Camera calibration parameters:
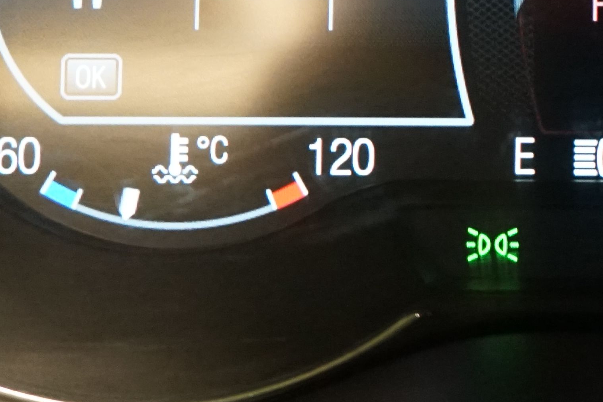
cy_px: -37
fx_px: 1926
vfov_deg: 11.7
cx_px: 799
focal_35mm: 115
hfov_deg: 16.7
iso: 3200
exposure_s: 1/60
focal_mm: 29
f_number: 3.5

--

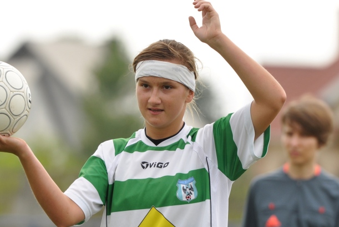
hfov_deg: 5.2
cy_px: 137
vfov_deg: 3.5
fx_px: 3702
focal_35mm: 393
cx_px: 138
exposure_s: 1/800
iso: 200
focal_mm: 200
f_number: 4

Task brief: Only one stretch of the data above is needed. Restate it word for word, from the line containing "vfov_deg: 11.7" through the line containing "f_number: 3.5", both ends included.

Answer space:
vfov_deg: 11.7
cx_px: 799
focal_35mm: 115
hfov_deg: 16.7
iso: 3200
exposure_s: 1/60
focal_mm: 29
f_number: 3.5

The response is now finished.